Istrian wine producers have fought back following attempts by Slovenia’s agriculture minister and the European Union to preclude Croatia from using the Teran grape on labels.
‘True Teran is Istrian’. Picture from Wines of Croatia
Olivier Arman from Franc Arman, who is one of Istria’s top Teran producers, has been lobbying through broadcast media to retain Croatia’s right to use the grape on bottles of wine sold within the European Union, and has registered the words “Teran is Istrian” as a trademark (“Teran je Istriajan” in Croatian).
As previously reported by the drinks business, Slovenia registered “Teran” as a PDO in 2009 for wine from the Kras region near the country’s border with Italy.
Croatia failed to object to this at the time, but with its accession to the EU in 1 July, the country will have to abide by the union’s laws.
As a consequence, after July, unless the dispute is resolved between the two countries, any Croatian wine labeled Teran that is sold within its own borders, and within those of the EU, will be illegal.
Last week, according to James Waddell, managing director of Croatian Fine Wines in the UK, Slovenian authorities had already ordered Croatian wine labelled Teran to be removed from shops.
Commenting on the situation, he said, “The Slovenian’s Teran brand grab is a desperate attempt to disrupt and destroy the supply of the internationally recognised world class Istrian Teran producers, when Croatia enters the EU.”
Continuing he explained, “Teran is not a region or a process of production, it is an indigenous grape found in Istria and Northern Italy, not Slovenia, and used to make Teran wine… The true Teran is Istrian.”

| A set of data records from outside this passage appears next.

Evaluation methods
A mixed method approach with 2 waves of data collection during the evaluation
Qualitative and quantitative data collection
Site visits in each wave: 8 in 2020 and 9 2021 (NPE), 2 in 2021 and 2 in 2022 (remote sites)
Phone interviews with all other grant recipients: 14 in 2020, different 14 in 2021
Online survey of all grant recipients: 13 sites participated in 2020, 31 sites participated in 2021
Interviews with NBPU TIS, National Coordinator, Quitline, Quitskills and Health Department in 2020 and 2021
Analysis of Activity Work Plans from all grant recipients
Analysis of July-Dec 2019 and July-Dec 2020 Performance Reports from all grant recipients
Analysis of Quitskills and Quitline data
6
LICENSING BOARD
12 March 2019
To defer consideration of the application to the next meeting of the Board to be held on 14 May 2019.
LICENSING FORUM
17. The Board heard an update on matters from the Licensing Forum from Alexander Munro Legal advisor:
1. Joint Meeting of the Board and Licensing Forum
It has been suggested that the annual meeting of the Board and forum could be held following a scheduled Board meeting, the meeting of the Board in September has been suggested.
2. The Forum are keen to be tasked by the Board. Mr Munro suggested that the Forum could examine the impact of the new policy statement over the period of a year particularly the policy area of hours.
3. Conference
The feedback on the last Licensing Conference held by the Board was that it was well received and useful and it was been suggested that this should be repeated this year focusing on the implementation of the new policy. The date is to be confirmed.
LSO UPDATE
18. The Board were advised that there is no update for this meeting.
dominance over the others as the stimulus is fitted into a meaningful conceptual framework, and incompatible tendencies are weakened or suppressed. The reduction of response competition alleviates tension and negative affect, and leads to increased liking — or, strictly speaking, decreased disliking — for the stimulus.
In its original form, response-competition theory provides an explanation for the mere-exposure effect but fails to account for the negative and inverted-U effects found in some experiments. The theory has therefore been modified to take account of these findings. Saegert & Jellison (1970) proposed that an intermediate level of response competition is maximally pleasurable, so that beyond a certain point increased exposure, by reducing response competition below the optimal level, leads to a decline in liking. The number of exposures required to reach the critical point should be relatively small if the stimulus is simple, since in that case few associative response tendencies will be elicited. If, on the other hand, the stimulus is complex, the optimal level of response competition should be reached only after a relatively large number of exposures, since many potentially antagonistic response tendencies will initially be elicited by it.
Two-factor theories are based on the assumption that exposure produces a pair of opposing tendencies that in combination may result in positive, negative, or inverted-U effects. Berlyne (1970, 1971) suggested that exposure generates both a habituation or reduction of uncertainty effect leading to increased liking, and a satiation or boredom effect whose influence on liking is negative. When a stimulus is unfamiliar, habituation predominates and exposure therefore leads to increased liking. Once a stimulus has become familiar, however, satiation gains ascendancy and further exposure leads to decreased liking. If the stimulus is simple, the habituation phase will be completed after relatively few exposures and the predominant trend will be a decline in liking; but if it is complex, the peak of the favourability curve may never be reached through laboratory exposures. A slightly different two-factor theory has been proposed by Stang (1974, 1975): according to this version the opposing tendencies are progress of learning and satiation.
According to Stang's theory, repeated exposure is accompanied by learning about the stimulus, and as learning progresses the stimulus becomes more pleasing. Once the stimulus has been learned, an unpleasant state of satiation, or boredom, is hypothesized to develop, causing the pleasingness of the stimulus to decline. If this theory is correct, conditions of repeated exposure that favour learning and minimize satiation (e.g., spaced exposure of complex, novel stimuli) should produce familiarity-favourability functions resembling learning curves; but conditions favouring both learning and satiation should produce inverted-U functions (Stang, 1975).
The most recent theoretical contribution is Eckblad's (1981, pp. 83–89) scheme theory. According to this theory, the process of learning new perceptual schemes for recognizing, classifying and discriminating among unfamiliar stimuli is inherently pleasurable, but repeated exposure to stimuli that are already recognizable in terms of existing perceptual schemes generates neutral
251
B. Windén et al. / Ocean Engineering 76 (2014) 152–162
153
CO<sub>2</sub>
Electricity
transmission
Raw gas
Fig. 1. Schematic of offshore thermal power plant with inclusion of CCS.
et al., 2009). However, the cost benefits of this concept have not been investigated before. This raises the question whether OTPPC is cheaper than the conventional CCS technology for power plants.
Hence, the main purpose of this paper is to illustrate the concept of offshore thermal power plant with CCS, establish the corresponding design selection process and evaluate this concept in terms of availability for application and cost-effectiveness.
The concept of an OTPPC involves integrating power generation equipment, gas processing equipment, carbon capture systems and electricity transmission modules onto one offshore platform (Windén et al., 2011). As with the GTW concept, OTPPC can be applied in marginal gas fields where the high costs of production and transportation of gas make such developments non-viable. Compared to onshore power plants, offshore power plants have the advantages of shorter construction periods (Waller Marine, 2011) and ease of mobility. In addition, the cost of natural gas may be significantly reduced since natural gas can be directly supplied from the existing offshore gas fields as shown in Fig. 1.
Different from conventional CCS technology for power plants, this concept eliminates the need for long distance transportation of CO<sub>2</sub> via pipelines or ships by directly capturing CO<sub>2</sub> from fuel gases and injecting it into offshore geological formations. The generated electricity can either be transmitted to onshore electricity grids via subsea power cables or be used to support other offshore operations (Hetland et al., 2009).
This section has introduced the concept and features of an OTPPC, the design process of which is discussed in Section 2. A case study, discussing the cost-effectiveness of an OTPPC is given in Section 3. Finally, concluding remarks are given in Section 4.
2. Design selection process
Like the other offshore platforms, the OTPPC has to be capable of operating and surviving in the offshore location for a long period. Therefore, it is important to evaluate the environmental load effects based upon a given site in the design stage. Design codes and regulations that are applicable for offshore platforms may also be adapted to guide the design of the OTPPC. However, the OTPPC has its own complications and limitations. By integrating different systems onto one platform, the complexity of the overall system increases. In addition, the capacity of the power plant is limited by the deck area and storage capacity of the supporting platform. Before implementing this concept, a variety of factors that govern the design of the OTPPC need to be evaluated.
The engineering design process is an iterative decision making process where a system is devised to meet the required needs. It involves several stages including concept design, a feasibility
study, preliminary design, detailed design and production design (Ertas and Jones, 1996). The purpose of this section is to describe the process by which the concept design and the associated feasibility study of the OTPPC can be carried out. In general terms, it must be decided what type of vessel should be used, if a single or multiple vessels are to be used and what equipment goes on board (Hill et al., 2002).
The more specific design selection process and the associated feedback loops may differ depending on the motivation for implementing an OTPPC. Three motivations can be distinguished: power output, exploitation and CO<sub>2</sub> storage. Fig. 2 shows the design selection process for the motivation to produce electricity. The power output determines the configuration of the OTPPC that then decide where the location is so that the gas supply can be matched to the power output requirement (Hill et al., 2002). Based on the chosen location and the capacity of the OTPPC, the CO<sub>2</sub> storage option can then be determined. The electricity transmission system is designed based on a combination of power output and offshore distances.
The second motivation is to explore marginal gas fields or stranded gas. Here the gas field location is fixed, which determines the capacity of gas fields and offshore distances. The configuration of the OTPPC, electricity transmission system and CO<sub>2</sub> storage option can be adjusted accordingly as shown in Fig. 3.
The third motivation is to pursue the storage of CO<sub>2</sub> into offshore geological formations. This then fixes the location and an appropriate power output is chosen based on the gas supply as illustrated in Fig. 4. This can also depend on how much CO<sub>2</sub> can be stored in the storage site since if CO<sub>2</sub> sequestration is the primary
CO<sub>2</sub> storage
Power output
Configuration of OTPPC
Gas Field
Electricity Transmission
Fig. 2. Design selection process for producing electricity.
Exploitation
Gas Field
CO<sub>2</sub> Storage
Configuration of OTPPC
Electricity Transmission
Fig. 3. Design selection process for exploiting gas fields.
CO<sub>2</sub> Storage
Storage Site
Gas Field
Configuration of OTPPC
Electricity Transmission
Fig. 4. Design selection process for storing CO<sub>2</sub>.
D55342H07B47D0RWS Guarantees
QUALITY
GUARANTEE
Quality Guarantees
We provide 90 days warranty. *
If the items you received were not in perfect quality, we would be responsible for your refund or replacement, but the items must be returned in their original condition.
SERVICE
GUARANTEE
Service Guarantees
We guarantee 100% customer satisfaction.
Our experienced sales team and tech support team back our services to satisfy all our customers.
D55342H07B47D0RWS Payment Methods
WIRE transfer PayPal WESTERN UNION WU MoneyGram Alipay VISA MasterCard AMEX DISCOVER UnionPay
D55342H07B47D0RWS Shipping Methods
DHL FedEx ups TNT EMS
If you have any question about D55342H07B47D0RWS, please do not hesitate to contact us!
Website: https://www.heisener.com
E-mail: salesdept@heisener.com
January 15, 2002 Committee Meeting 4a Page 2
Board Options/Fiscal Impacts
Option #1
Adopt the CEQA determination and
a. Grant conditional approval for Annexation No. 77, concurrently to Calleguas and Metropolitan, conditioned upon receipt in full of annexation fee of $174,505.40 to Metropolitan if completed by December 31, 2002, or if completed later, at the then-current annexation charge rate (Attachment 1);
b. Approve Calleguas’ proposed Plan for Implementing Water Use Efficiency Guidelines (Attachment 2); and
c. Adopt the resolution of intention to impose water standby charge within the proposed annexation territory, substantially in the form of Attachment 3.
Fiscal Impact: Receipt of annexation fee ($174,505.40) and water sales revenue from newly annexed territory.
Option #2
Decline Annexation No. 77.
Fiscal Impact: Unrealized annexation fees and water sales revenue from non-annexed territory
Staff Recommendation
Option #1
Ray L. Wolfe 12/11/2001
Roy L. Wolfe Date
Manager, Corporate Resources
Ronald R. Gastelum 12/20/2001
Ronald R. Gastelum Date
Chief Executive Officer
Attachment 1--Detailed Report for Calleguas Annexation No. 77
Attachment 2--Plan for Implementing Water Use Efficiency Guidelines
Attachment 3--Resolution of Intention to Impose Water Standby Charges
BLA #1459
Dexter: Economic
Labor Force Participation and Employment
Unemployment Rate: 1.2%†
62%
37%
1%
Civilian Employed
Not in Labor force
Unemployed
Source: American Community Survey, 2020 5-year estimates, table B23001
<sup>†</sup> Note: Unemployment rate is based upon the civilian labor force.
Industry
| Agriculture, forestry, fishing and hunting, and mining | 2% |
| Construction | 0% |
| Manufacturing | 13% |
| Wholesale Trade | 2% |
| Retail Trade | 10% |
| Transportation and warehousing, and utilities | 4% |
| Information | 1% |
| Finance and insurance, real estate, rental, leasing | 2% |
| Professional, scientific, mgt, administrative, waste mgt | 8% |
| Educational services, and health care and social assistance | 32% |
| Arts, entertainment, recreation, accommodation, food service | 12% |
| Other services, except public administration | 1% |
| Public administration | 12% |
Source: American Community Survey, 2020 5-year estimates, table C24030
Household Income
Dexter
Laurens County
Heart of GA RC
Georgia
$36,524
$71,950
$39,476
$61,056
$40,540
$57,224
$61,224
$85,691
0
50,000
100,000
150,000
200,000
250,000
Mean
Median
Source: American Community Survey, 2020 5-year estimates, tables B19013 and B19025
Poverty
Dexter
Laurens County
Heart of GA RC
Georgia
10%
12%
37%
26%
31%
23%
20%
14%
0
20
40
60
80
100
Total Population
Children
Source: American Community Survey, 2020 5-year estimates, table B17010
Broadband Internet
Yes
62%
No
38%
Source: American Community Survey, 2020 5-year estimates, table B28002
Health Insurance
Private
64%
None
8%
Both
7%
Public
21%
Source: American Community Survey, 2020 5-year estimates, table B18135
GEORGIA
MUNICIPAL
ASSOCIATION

Indeed, Teran from Slovenia is more commonly identified as being from the Refošk grape, which is actually believed to have a different DNA.
Providing evidence that Teran and Refošk are different grapes, Judith Burns from wine importer Pacta Connect said that she brings in wine from a single producer who makes wine from both grape varieties.
“There has always been a lot of confusion over Refošk and Teran, and many people think they are the same grape. But we have one winemaker, Piquentum, who makes a Refošk and a Teran and that proves that they are two very clearly defined grapes in Istria.”
She also explained, “As our winemakers tell us, the Slovenes use Refosco (or Refošk) to produce Teran. The Istrians use Teran to produce Teran. In the ten plus years that we’ve been visiting both countries actually we have rarely seen Slovenian Teran, but have widely seen Istrian Teran. We have two Slovene winemakers now in our portfolio, neither of which uses Teran.
Burns also pointed out that Slovenia tried to block Croatia’s accession to the EU in 2009, which is just one of many political disputes between the two countries. “It is not the winemakers who are having the argument,” she pointed out.
Should Croatia be banned from using the term Teran in the EU, Burns said that some high profile UK customers would have to remove Croatian wines from their shelves or cellars, including The Hotel du Vin group and Harvey Nichols.